Vous avez regardé la 54e remise des prix Grammy? Si oui, vous savez qu’Adele est sortie grande gagnante avec six statuettes. Pas de grande surprise là. Et vous savez que le spectre de Whitney Houston, décédée samedi, s’y est forcément profilé.
Mais il y a quand même eu quelques sources d’étonnement durant cette soirée. Les Foo Fighters, d’abord. Le band de Dave Grohl a mis la main sur 5 prix, rien de moins. Aussi bon soit Wasting Light, je ne m’attendais pas à une telle conquête. Visiblement, l’Académie aime couronner des lauréats. Dans le cas d’Adele, aussi, il y a quelques prix qui auraient pu lui échapper, mais qu’on a préféré lui laisser…
Autre surprise, les deux gramophones d’or de Bon Iver. Le prix du Meilleur album de musique alternative semblait acquis, mais pas nécessairement celui de la Révélation de l’année. C’est mérité. Et, après la remise à Esperanza Spalding l’an passé, il est rassurant de voir que l’Académie a les oreilles ouvertes. On serait dû pour une performance indie, l’an prochain…
La présence de Kanye West a été bien timide, d’autant qu’il n’était pas présent au Staples Center, or il a quand même mis la main sur quatre trophées.
Un qui doit être reparti la tête entre les jambes, c’est Bruno Mars. Il avait autant de nominations qu’Adele (6) et il n’a rien gagné. En revanche, il a donné une excellente performance, qui aurait ravi James Brown.
Pour la première fois en 7 ans, les prix Grammy avaient droit à un animateur, LL Cool J. Bien franchement, ce n’était pas nécessaire. Le rappeur était un peu figé, forçait le ton dramatique, voire didactique et n’avait pas un si grand rôle que ça, les présentateurs étant régulièrement mis à contribution…
Quant aux performances, elles ont été nombreuses, de quelconque à excellente.

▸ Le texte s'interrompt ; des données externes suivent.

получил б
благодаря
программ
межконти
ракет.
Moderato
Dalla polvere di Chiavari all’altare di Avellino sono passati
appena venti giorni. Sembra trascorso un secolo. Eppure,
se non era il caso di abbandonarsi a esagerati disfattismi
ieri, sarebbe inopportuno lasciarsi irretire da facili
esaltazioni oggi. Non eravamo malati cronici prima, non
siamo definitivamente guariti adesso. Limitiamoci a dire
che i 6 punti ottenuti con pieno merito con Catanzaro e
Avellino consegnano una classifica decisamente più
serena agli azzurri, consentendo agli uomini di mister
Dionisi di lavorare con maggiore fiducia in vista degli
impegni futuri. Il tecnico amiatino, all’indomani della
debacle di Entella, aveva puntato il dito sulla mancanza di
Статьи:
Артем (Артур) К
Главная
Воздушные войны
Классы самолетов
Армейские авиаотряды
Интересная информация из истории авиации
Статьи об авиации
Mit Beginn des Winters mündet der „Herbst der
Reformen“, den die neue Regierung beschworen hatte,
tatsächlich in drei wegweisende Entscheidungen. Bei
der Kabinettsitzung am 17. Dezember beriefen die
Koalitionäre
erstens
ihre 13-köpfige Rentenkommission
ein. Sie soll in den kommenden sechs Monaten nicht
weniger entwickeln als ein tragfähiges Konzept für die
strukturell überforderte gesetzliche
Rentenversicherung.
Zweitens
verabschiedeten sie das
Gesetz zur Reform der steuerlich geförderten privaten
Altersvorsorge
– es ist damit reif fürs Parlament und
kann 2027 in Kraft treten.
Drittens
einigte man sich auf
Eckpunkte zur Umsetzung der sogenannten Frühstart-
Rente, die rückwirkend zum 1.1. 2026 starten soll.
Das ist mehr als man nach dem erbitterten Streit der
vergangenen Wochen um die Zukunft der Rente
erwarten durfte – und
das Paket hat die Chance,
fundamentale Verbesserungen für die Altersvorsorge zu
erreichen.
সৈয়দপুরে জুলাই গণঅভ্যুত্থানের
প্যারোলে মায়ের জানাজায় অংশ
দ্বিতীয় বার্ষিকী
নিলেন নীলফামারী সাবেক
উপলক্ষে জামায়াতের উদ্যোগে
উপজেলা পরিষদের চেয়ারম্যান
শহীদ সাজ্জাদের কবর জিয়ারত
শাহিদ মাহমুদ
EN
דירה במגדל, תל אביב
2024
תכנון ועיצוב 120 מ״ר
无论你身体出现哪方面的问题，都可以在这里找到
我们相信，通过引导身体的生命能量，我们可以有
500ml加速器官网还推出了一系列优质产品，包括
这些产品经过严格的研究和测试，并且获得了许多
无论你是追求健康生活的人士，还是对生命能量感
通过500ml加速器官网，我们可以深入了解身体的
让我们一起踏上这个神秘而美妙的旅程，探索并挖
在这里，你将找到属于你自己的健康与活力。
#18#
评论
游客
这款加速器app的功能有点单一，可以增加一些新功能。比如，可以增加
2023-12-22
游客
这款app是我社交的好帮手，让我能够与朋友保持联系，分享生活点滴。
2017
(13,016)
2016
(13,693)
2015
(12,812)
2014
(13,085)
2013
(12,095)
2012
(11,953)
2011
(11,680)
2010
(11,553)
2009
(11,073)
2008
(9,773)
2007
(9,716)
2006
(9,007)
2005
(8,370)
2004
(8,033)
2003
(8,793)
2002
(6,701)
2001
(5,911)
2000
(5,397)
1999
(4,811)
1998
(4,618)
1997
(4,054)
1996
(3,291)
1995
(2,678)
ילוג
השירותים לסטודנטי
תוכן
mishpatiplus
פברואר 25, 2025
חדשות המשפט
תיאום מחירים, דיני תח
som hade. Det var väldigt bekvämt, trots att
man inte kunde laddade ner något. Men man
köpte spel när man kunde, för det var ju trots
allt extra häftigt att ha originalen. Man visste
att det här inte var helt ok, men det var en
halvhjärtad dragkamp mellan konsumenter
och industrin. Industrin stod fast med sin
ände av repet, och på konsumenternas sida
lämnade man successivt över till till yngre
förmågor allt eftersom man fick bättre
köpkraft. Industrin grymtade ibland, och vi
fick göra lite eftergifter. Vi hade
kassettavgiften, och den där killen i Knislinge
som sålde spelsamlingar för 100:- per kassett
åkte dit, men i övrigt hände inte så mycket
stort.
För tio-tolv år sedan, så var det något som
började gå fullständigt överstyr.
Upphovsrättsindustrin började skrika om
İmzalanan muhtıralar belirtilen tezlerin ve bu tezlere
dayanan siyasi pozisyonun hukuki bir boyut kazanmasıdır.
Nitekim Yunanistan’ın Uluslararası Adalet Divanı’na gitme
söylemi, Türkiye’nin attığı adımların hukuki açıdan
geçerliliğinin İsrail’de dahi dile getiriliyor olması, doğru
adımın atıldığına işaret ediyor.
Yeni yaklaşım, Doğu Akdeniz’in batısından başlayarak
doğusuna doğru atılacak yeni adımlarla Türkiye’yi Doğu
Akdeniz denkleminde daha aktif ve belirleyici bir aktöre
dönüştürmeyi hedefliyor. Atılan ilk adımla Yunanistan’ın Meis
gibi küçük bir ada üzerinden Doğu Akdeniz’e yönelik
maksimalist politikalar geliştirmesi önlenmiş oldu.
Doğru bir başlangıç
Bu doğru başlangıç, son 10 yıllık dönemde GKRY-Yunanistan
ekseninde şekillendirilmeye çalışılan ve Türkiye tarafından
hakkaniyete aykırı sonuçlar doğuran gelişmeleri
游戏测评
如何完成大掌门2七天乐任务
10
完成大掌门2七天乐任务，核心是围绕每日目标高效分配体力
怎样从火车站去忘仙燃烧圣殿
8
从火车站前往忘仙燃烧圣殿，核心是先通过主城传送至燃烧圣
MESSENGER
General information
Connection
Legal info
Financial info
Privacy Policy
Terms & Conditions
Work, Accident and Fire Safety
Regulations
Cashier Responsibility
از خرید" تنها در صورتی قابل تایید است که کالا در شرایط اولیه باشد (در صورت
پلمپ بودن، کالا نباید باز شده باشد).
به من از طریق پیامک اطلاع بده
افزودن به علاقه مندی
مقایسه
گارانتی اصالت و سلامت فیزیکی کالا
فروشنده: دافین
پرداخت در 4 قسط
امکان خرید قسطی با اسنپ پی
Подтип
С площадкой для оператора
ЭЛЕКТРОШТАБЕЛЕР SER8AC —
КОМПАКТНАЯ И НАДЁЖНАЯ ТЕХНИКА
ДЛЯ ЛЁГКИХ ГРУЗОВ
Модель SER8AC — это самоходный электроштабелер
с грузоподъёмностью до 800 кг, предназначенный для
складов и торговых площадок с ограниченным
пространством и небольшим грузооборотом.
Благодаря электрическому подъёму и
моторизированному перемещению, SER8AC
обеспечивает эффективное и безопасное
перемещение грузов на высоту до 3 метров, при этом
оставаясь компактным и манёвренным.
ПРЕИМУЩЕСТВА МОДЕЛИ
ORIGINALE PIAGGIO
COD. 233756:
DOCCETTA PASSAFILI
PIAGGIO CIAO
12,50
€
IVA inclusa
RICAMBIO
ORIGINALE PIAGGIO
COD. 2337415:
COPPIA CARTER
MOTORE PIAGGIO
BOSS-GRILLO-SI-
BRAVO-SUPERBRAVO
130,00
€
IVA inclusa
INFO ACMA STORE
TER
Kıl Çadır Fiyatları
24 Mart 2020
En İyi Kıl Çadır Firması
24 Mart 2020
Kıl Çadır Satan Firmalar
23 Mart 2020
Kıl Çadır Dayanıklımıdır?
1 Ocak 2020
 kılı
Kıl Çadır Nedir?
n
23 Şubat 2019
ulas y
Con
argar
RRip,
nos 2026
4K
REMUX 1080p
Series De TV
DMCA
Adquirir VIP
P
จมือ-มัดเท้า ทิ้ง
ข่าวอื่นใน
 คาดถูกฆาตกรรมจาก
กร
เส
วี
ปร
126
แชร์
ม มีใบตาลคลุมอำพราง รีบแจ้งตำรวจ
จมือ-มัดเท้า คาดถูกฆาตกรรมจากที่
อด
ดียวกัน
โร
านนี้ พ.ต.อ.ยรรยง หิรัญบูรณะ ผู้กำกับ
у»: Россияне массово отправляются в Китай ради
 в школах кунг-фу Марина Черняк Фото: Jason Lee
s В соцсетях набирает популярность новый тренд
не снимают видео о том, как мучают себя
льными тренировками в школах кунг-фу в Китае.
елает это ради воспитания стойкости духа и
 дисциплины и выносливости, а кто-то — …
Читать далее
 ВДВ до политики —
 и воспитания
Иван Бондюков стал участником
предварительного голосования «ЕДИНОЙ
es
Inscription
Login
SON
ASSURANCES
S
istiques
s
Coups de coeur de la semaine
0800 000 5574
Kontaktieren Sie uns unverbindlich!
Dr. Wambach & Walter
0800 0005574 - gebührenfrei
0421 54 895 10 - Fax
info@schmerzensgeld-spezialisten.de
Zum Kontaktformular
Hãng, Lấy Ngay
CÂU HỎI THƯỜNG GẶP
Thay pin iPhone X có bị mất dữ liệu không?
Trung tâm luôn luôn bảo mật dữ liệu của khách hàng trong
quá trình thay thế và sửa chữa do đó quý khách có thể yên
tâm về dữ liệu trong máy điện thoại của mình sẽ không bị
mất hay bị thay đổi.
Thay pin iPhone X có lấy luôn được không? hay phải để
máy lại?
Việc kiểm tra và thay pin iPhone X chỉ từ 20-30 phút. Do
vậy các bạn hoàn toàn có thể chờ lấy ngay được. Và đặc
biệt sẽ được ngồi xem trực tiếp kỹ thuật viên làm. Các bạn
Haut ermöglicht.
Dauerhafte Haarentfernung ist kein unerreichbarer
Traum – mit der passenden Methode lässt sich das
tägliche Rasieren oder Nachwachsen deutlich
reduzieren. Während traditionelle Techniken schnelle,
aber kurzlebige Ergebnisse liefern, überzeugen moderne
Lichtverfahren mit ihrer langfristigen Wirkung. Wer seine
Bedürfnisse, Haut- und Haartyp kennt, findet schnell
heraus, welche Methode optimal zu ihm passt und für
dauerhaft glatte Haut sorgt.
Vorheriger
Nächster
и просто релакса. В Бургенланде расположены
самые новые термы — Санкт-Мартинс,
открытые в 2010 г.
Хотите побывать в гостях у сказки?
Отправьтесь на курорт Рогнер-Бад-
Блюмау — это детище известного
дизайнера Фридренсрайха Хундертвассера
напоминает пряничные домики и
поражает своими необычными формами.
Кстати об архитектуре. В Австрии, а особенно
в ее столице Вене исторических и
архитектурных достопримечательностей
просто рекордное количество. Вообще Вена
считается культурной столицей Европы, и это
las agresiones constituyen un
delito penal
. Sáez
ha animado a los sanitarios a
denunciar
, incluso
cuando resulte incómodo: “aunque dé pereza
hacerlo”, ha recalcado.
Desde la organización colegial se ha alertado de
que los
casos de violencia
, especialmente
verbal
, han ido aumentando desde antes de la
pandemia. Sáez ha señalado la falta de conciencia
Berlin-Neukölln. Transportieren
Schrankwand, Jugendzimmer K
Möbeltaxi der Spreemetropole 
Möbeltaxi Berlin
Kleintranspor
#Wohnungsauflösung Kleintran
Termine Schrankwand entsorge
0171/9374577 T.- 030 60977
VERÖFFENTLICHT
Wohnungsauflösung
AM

Chris Brown, qui s’est contenté de lipsynch était loin d’être mémorable, Rihanna et Coldplay n’ont pas particulièrement brillé non plus, d’autant que Chris Martin et la chanteuse étaient un peu faux. Les Beach Boys, qui effectuaient leur retour, avaient encore de belles harmonies à partager, même s’ils ne sont plus des premières jeunesses. Jennifer Hudson, pour sa part, y est allé d’un hommage sobre et réussi à Whitney Houston, en entonnant l’incontournable I Will Always Love You. Nicki Minaj? Théâtrale, mais complètement inintéressante musicalement. Taylor Swift a très bien fait, faisant lever aisément la foule, avec son banjo en bandoulière. Quant à Adele, elle a ravi tout le monde avec sa puissante voix, qui a retrouvé la forme.
Au rayon des incongruités, on se demande encore pourquoi Paul McCartney et Les Foo Fighters ont joué à deux reprises, plutôt que de céder leur place à d’autres. Certes, dans les deux cas, c’était intéressant, Sir Paul jouant les crooners, puis se replongeant dans l’univers des Beatles. Les Foo Fighters y sont allés d’abord d’un performance mordante de Walk, pourtant pas leur meilleure chanson, suivie d’une collaboration très réussie avec Deadmau5.
Toujours côté incongruité, on se demande si Pat Metheny est heureux de son Grammy dans la catégorie New Age. On te préfère en «vrai» jazzman, Pat.
Autant il y a des galas où l’on ne semble que remettre statuette après statuette, autant aux Grammys, c’est tout le contraire: ce sont les tours de chant qui sont majoritaires. Un juste équilibre de ce côté serait bienvenu. Cela dit, la soirée n’aura pas été inintéressante, loin de là.